** start Text **
There are typically two types of replacements. A signal catalytic converter replacement and a Y pipe style which is incorporated into the exhaust head pipe. The video below shows a signal cat replacement while further down we show a video on a Y pipe style. After watching the video continue down our guide to pick up on addition information which is updated regularly.
Begin with the car safely supported in the air with jack stands up high enough to work on the exhaust system. Make sure the car's engine is cold which will ensure the exhaust system being cool enough to work with.
Tools and Supplies Needed
Remove the Catalytic Converter: Before removing the catalytic converter its a good idea to spray WD40 into the mounts nuts and bolts to help penetrate the rust which typical is present on the exhaust systems. Locate and spray the front exhaust flange and tail pipe flange connection bolts.
While the anti-rust liquid is settling in, locate and disconnect the oxygen sensor electrical connectors that are mounted on the catalytic converter and sometimes in the head pipe. These connectors will have safety clips that will need to be pushed inward before they will come undone while gently pulling to get them apart.
Follow the wiring and removing the oxygen sensor wiring from their holders and safely set them out of the way so they don't get damaged while removing the catalytic converter.
Most catalytic converter's have heat shields designed to keep heat away from the vehicle's undercarriage. To gain access to some of the mounting bolts these shields may need to be removed. After the anti rust liquid has sat for a while use a 14mm, 15mm or 17mm wrench of socket to remove the bolts by turning them counterclockwise. You may need an extension to help with the removal, a universal socket also helps. These nuts or bolts can be tight and a little rusty so be ready to put some force on them.
** end Text **
Written request A » In the listing below, change "Rendered" to "Drawn" wherever it appears and keep every other line unchanged. Leave the pictures out of your version.
** start Source data **
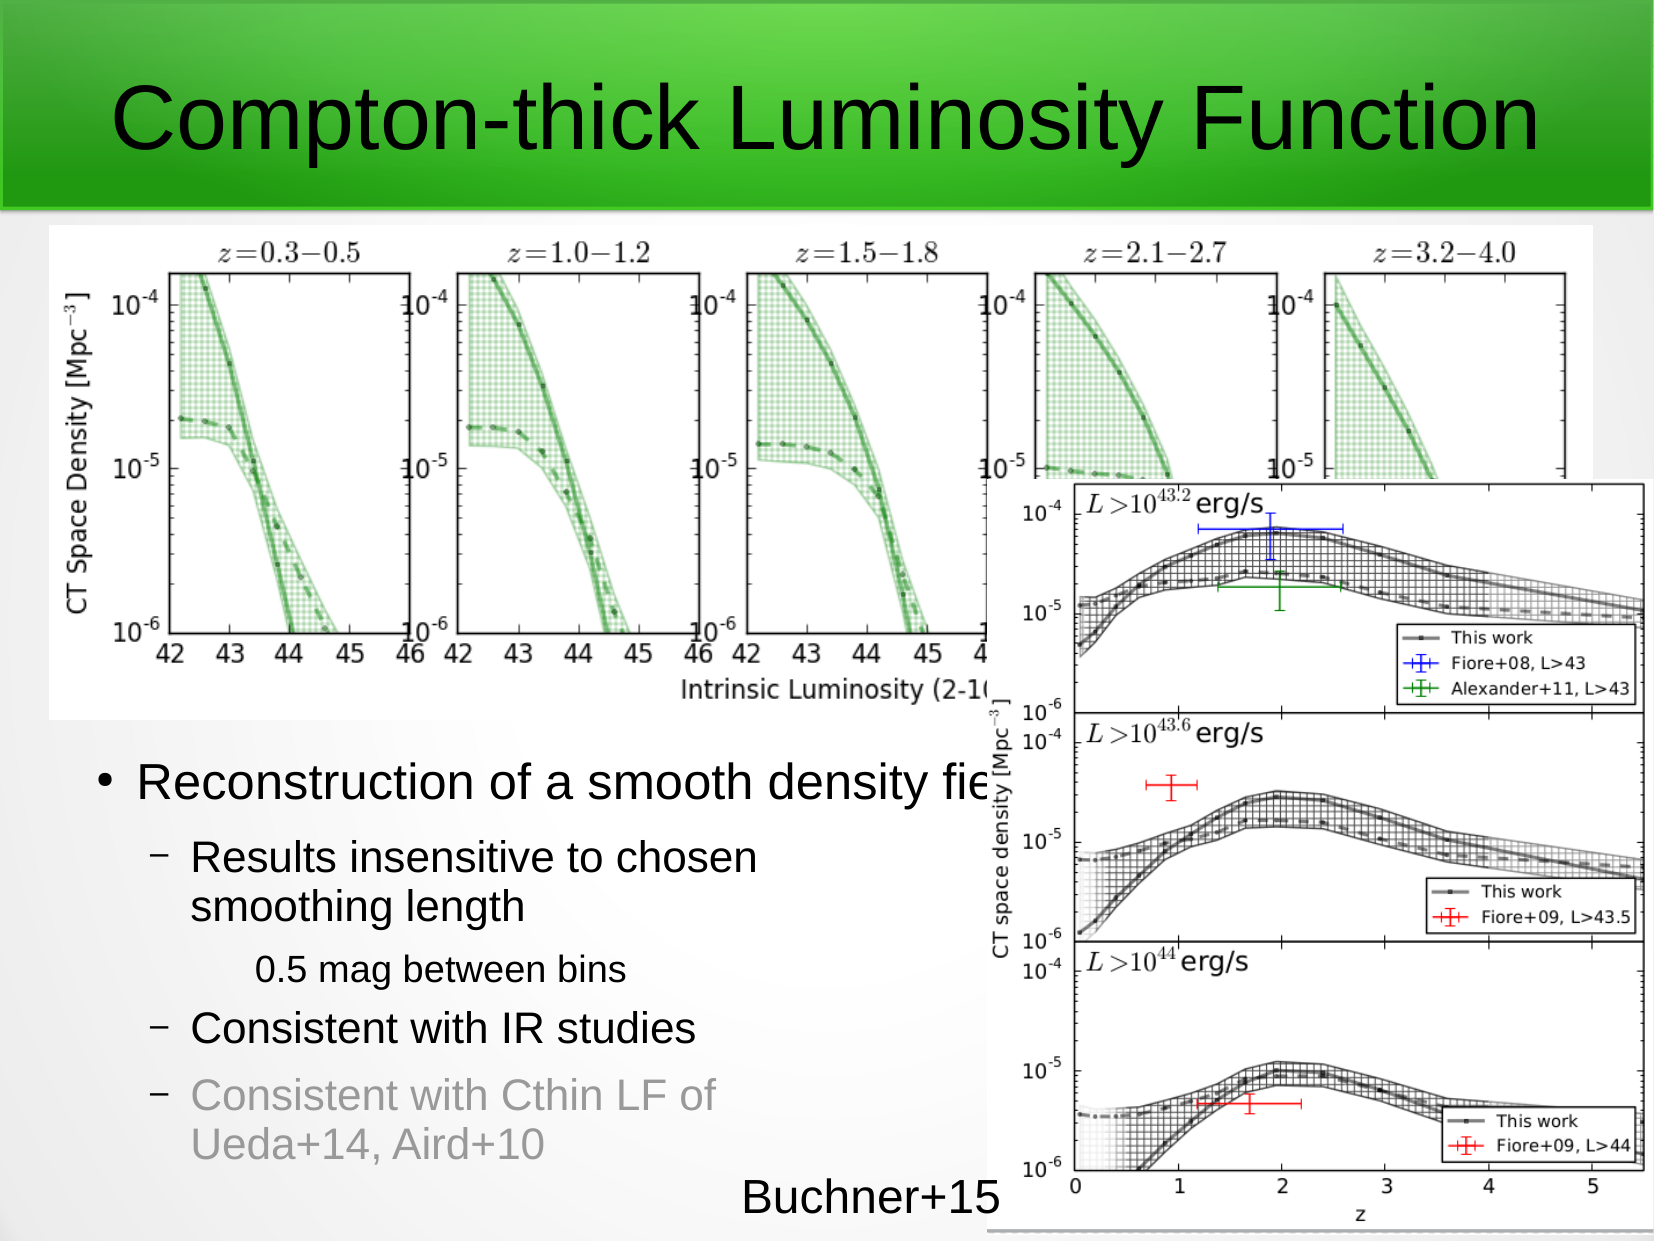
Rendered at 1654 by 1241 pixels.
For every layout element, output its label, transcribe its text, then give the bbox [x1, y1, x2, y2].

title Compton-thick Luminosity Function [82, 47, 1571, 189]
text_box Buchner+15 [690, 1170, 1061, 1225]
list Reconstruction of a smooth density field Results insensitive to chosen smoothing length 0.5 mag between bins Consistent with IR studies Consistent with Cthin LF of Ueda+14, Aird+10 [82, 753, 987, 1171]
picture [49, 225, 1654, 1235]
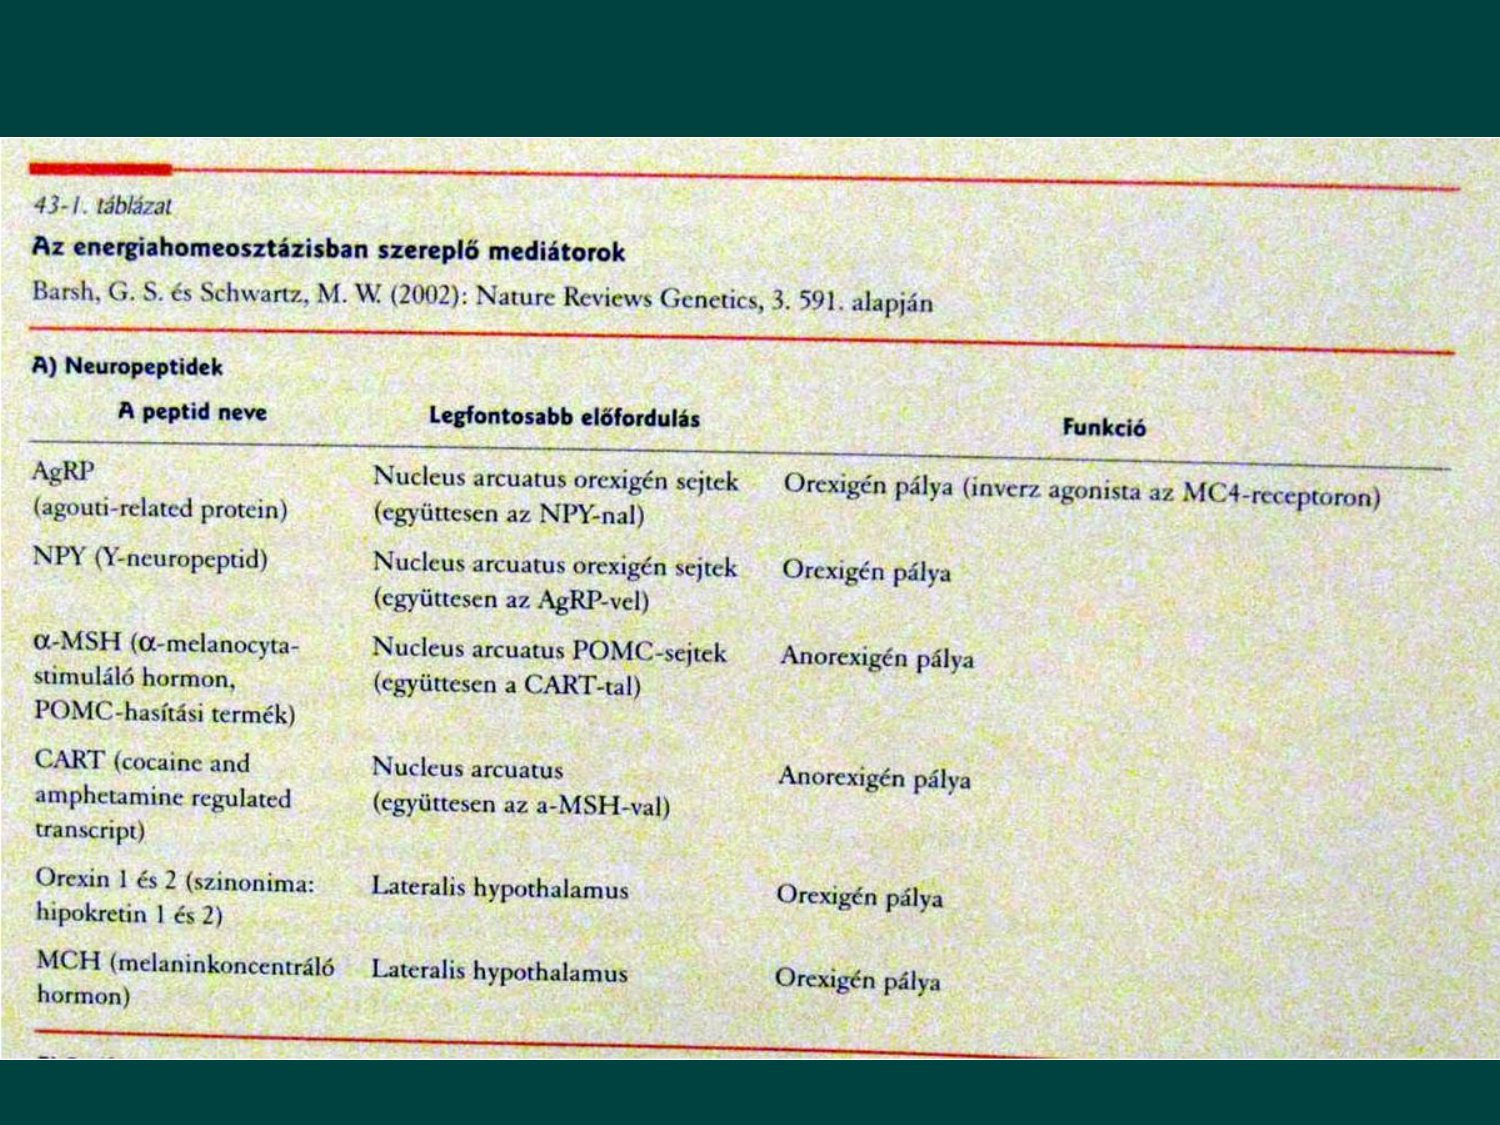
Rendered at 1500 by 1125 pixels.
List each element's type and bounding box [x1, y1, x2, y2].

picture [0, 137, 1500, 1060]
** end Source data **
Written request B » Reproduce the catalytic converter guide word for word, from start to finish.

Task answer A »
Drawn at 1654 by 1241 pixels.
For every layout element, output its label, transcribe its text, then give the bbox [x1, y1, x2, y2].

title Compton-thick Luminosity Function [82, 47, 1571, 189]
text_box Buchner+15 [690, 1170, 1061, 1225]
list Reconstruction of a smooth density field Results insensitive to chosen smoothing length 0.5 mag between bins Consistent with IR studies Consistent with Cthin LF of Ueda+14, Aird+10 [82, 753, 987, 1171]
picture [49, 225, 1654, 1235]
Drawn at 1500 by 1125 pixels.
List each element's type and bounding box [x1, y1, x2, y2].

picture [0, 137, 1500, 1060]

Task answer B »
There are typically two types of replacements. A signal catalytic converter replacement and a Y pipe style which is incorporated into the exhaust head pipe. The video below shows a signal cat replacement while further down we show a video on a Y pipe style. After watching the video continue down our guide to pick up on addition information which is updated regularly.
Begin with the car safely supported in the air with jack stands up high enough to work on the exhaust system. Make sure the car's engine is cold which will ensure the exhaust system being cool enough to work with.
Tools and Supplies Needed
Remove the Catalytic Converter: Before removing the catalytic converter its a good idea to spray WD40 into the mounts nuts and bolts to help penetrate the rust which typical is present on the exhaust systems. Locate and spray the front exhaust flange and tail pipe flange connection bolts.
While the anti-rust liquid is settling in, locate and disconnect the oxygen sensor electrical connectors that are mounted on the catalytic converter and sometimes in the head pipe. These connectors will have safety clips that will need to be pushed inward before they will come undone while gently pulling to get them apart.
Follow the wiring and removing the oxygen sensor wiring from their holders and safely set them out of the way so they don't get damaged while removing the catalytic converter.
Most catalytic converter's have heat shields designed to keep heat away from the vehicle's undercarriage. To gain access to some of the mounting bolts these shields may need to be removed. After the anti rust liquid has sat for a while use a 14mm, 15mm or 17mm wrench of socket to remove the bolts by turning them counterclockwise. You may need an extension to help with the removal, a universal socket also helps. These nuts or bolts can be tight and a little rusty so be ready to put some force on them.